Al likes to take on toxic masculinity. Whether that’s what he is consciously trying to do in his songs I guess we’ll never really know. Like when he wrote Taco Grande was he undermining the overt sexism in “Rico Suave”? The book savages Gerardo for boating about his sexual prowess and then living up to it (taking advantage of more than 500 women while he was married). But did Al really intend to subvert masculinity with this song or was it just funny to make it about Mexican food. Doesn’t really matter, the song is hilarious either way
“Trash Day” is a song I never though too much about because I didn’t know Nelly’s original “Hot in Here.” The original is a horrifically sexist song and Al’s parody is about garbage. But in the parody the woman is in charge, So is he tackling sex and gender by transforming the horrible song into a joke? I wonder how much success Nelly sees from a Weird Al parody? Or R. Kelly with “Trapped in the Closet.” Did R. Kelly gain anything from Al’s parody? Fans? record sales? Or just mockery for how much better Al’s song is (and that Kelly’s song is unintentionally funnier).

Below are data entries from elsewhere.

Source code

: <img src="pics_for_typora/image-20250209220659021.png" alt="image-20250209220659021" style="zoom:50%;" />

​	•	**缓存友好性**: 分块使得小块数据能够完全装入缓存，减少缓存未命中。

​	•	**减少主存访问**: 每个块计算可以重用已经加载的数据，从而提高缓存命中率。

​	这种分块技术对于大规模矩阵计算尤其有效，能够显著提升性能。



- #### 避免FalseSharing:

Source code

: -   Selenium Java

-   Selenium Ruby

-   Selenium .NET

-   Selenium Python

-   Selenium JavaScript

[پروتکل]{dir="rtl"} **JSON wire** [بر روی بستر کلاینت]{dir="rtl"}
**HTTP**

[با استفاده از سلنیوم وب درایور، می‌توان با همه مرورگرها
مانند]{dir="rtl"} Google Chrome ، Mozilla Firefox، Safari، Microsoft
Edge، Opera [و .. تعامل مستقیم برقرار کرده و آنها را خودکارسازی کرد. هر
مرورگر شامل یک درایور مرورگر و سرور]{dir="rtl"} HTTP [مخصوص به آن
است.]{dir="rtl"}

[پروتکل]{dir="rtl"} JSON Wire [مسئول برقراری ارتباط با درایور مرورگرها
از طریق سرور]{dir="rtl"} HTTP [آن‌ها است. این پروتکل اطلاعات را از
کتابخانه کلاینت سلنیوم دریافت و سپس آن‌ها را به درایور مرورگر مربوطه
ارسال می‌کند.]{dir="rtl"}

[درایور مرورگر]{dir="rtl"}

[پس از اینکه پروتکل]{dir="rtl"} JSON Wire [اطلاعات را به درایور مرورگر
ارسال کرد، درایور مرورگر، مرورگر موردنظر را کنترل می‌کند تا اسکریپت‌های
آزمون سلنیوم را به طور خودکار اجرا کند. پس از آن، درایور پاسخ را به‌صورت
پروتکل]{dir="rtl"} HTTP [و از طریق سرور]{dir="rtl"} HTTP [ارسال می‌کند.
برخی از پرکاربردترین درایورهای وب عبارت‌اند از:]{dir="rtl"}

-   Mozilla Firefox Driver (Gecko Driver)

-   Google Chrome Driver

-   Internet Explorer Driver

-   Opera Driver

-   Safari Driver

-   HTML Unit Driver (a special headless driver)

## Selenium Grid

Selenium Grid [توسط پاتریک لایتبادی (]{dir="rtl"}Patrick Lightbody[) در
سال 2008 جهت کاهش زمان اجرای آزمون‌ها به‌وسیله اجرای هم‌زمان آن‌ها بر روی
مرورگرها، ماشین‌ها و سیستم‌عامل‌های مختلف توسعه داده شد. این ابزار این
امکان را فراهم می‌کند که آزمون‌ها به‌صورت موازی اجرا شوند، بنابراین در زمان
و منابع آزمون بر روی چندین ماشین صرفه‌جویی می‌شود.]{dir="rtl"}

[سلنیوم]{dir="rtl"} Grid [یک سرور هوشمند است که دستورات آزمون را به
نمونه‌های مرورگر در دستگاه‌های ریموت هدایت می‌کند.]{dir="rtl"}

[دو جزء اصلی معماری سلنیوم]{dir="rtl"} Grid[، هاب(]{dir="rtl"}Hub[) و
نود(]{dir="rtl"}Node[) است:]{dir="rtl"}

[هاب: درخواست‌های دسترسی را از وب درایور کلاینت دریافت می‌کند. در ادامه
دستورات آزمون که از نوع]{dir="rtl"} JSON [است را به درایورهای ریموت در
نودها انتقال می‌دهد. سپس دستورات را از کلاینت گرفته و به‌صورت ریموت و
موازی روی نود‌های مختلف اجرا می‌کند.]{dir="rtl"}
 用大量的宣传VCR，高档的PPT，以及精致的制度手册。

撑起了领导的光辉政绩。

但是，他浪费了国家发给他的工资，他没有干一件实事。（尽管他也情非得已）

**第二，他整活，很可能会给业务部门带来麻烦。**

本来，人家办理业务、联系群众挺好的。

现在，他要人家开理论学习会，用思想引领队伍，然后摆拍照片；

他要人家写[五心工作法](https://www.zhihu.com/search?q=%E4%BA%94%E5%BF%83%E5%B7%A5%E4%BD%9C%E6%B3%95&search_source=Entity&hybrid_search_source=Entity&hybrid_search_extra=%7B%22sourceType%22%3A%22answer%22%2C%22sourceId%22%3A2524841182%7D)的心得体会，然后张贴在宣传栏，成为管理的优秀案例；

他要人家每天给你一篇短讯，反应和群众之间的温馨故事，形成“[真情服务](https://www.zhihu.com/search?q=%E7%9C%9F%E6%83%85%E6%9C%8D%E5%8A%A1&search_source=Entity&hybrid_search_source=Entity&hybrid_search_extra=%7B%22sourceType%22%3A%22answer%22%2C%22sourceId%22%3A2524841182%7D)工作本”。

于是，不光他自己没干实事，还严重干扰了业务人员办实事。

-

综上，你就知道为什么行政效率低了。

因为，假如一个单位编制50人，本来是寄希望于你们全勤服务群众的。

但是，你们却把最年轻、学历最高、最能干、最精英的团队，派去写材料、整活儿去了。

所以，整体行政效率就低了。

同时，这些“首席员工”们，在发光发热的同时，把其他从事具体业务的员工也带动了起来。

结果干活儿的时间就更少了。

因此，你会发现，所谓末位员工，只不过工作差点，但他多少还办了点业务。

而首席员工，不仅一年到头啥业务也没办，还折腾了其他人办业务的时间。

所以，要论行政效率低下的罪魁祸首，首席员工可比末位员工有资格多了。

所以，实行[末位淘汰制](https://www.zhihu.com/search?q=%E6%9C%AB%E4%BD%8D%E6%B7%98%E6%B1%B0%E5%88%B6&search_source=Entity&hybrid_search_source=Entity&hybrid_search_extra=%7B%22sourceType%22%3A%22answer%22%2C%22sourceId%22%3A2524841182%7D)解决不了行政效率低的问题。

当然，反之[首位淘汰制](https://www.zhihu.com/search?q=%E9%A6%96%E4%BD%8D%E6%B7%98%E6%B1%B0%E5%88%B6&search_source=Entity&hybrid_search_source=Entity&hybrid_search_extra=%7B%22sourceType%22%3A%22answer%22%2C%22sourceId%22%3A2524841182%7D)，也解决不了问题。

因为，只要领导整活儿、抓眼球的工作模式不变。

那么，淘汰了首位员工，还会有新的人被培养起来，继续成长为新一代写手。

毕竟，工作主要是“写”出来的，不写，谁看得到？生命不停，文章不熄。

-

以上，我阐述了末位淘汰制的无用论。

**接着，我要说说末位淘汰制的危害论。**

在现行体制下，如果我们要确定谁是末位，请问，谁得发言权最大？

Another interesting revelation is that Al’s label wanted him to make a few songs that he didn’t want to (early in his career). The label suggested he parody Cyndi Lauper’s “Girls Just Want To Have Fun,” but he didn’t really want to, so he made the “lame” track, “Girls Just Want To Have Lunch.” (Nathan Rabin calls it second-rate and it tend to agree). They also wanted him to make a Christmas song to cash in on Christmas music so he made “Christmas at Ground Zero”–not what they had in mind. It is interesting how his songs can change over the years–people now that think the song is about 9/11 even though it came out some fifteen years earlier.
So this was an interesting book. Intellectual, but not too much (even if it does quote Roland Barthes). The tone is one of admiration and appreciation an even the most die-hard Al fan might learn a thing or two.